= Syed Sultan Ahmed =

Indian barrister and politician (1880–1963)

Sir Syed Sultan Ahmed, KCSI (1880–1963, Patna, Bengal Presidency, British India)
was an Indian barrister and politician who had a highly successful practice as a barrister, having victories over Motilal Nehru, Tej Bahadur Sapru and Sarat Chandra Bose. He was related to Sir Ali Imam and Syed Hasan Imam, who were also barristers from Bihar.

He was the first Indian vice-chancellor of Patna University (1923–30). As a delegate from British India, he attended the Round Table Conference (1930–31) in London, which was also attended by Mahatma Gandhi.

He was elected a member of the Bihar Legislative Council in 1937, but resigned on the grounds that he was too busy and could not find time for politics. He joined the Viceroy's Executive Council (1941–43) and was made the Member for Information and Broadcasting. Later he was also Advisor to the Chamber of Princes (1945–47) in India.

He supported M. C. Davar in his opposition to the partition of India, joining the United Party of India which aimed at bridging the gap between the Indian National Congress and the All India Muslim League.

Jinnah offered him a cabinet position in Pakistan, but he declined, saying that he could not leave India as it contained the graves of his forefathers. He had previously also refused the Nizam of Hyderabad's offer of being his prime minister as his father, Khairat Ahmed, who himself was a lawyer, reminded him of the bad experiences of his relative Sir Ali Imam in that role.

Sir Sultan edited the most popular book on Muslim Law "Mohammedan Law" for many years.

After Indian Independence, he focused on his law practice. In 1950 he became the president of the All India Shia Conference.

==BIOGRAPHIES==

In 1963, three months after his death,a biography in Urdu was published with the title "Dr. Sir Syed Sultan Ahmad" in the June issue of the Lahore, Pakistan based Urdu monthly Nusrat written by Ataullah Palvi. This 50-page write-up is filled with historical references and contextual details. Both, Ataullah and Sir Sultan Ahmad hailed from the village of Pali, Bihar.
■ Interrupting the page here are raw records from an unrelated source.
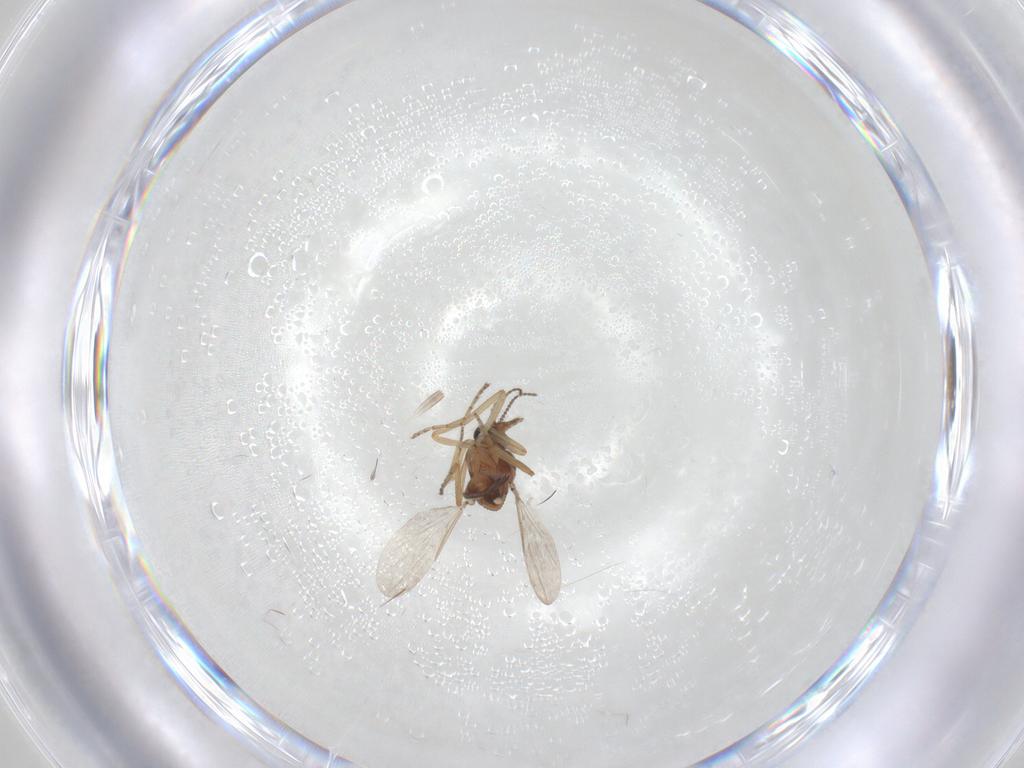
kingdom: Animalia
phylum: Arthropoda
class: Insecta
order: Diptera
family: Ceratopogonidae
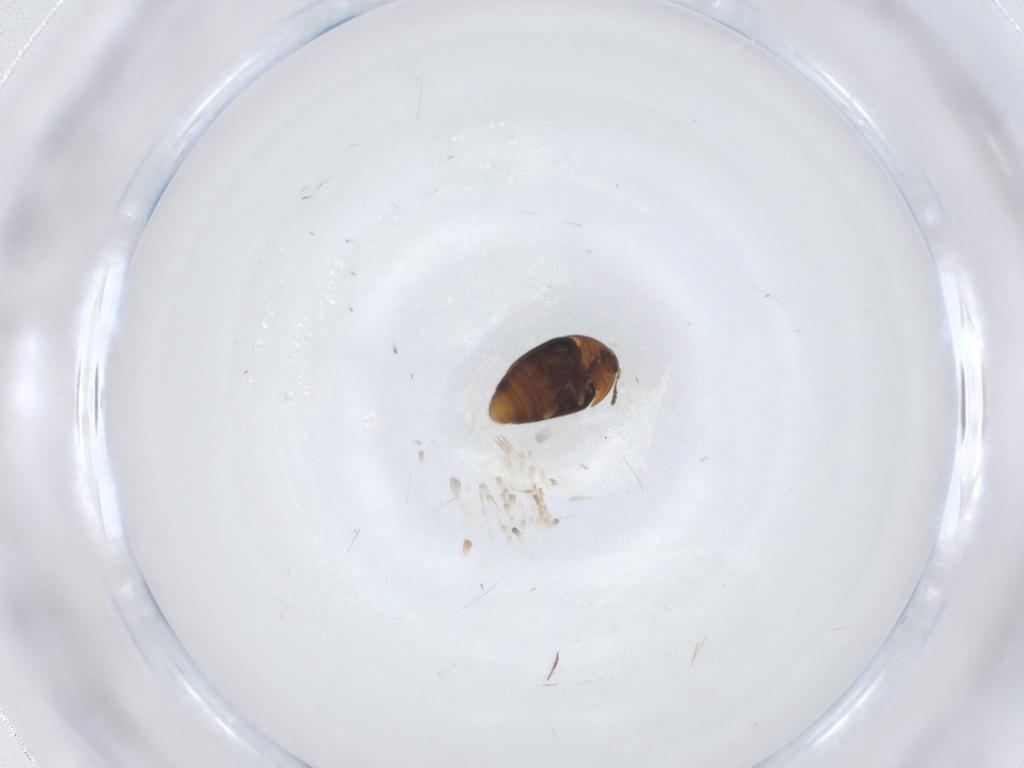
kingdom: Animalia
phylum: Arthropoda
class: Insecta
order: Coleoptera
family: Corylophidae
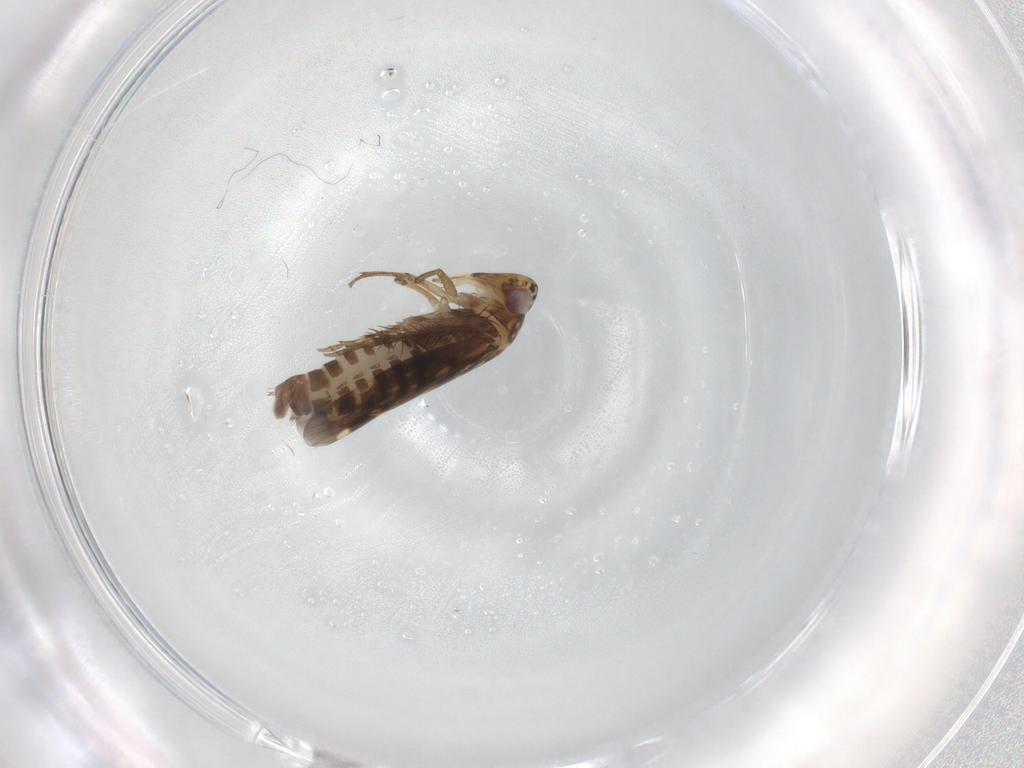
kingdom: Animalia
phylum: Arthropoda
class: Insecta
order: Hemiptera
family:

Although Ataullah Palvi was a Sunni Muslim, he and his family were great admirers of Sir Sultan Ahmed.

In 2007, grandson, Syed Tanvirul Hasan wrote and published a comprehensive biogrpahy in Englsih entitled "Freedom and Partition and Seasons Changed :The Life and Times of Sir Sultan Ahmed".

==HONOURS==

Syed Sultan Ahmed was created a Knight Bachelor in the 1927 Birthday Honours while serving as Vice-Chancellor of Patna University, and was elevated to Knight Commander of the Order of the Star of India (KCSI) in the 1945 New Year Honours.